Consignas:
1 – Resume con menos palabras el párrafo del pasaje que empieza con "La exmandataria denunció", sin perder sus datos principales.
2 – Reproduce sin cambios el tramo del pasaje que va desde "Tras la decisión" hasta "que la ovacionó.".

Tras la decisión de la Corte Suprema de ratificar la condena en la causa Vialidad, Cristina Fernández de Kirchner se puso a disposición de la Justicia y encabezó un encendido discurso en la sede del Partido Justicialista. “Estar presa es un certificado de dignidad política, créanme que lo siento de esa manera”, afirmó ante una multitud de militantes que la ovacionó.
La exmandataria denunció que la condena ya estaba escrita de antemano y vinculó el fallo a una estrategia de persecución contra los dirigentes que impulsan un modelo de país más justo. “No nos perdonan haber gobernado para el pueblo y haber logrado la distribución del ingreso más equitativa”, expresó, al tiempo que advirtió que el verdadero drama del país no es su situación judicial sino la pobreza creciente, los salarios de miseria y la falta de medicamentos.
Cristina también apuntó contra los integrantes de la Corte, a quienes calificó como “tres monigotes” que firmaron un fallo dictado por los grandes grupos de poder. “Mientras los Sturzenegger, los Macri, los Caputo caminen sin que nadie les reclame nada, me pueden meter presa, pero el pueblo va a seguir luchando por sus derechos”, sostuvo.

Datos proporcionados:

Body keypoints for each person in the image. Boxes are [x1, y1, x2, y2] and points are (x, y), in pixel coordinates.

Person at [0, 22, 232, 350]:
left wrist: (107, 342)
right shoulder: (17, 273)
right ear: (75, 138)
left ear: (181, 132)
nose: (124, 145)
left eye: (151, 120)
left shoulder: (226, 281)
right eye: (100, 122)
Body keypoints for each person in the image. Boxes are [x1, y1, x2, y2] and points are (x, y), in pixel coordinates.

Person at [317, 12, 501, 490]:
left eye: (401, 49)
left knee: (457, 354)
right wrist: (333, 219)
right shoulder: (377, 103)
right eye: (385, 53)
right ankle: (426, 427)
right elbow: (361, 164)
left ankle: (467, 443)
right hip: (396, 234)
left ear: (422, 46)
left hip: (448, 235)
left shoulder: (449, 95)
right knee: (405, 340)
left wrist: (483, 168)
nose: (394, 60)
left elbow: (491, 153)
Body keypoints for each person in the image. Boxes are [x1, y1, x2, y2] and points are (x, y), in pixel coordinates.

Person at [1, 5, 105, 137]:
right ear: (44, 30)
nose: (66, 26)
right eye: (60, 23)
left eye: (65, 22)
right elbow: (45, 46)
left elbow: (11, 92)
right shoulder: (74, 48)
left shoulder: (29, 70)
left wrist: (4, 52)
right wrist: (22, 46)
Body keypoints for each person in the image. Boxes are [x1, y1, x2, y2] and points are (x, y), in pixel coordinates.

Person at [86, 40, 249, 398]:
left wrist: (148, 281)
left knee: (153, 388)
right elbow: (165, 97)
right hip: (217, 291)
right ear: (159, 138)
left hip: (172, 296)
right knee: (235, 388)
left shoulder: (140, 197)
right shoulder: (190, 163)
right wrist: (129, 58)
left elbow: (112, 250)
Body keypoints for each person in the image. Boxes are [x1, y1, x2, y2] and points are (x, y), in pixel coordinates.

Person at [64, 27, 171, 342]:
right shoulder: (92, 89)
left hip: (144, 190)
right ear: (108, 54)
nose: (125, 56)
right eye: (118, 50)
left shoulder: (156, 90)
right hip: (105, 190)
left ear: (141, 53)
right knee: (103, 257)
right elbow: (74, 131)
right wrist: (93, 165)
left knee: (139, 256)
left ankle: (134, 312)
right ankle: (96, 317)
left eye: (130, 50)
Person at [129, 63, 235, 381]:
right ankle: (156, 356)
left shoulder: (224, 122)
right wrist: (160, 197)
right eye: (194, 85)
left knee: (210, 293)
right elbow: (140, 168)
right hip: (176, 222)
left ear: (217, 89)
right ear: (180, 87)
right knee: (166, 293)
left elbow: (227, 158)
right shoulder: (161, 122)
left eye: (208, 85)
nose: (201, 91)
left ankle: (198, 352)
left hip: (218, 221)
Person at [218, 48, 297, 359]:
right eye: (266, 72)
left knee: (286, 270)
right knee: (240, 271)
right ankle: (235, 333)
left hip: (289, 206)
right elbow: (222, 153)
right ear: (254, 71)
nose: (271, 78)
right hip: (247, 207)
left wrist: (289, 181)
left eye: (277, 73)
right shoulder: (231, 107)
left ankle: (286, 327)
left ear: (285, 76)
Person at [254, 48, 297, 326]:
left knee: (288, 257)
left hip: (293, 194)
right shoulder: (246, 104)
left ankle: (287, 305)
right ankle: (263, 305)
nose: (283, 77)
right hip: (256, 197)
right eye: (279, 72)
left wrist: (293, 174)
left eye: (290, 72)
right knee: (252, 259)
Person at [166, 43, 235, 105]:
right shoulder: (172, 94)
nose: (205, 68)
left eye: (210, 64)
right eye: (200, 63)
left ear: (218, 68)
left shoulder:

Soluciones:
1 – La exmandataria afirmó que la condena estaba escrita de antemano y forma parte de una persecución contra quienes impulsan un país más justo, por haber gobernado para el pueblo y logrado la distribución del ingreso más equitativa. Sostuvo que el verdadero drama del país no es su situación judicial, sino la pobreza creciente, los salarios de miseria y la falta de medicamentos.

2 –
Tras la decisión de la Corte Suprema de ratificar la condena en la causa Vialidad, Cristina Fernández de Kirchner se puso a disposición de la Justicia y encabezó un encendido discurso en la sede del Partido Justicialista. “Estar presa es un certificado de dignidad política, créanme que lo siento de esa manera”, afirmó ante una multitud de militantes que la ovacionó.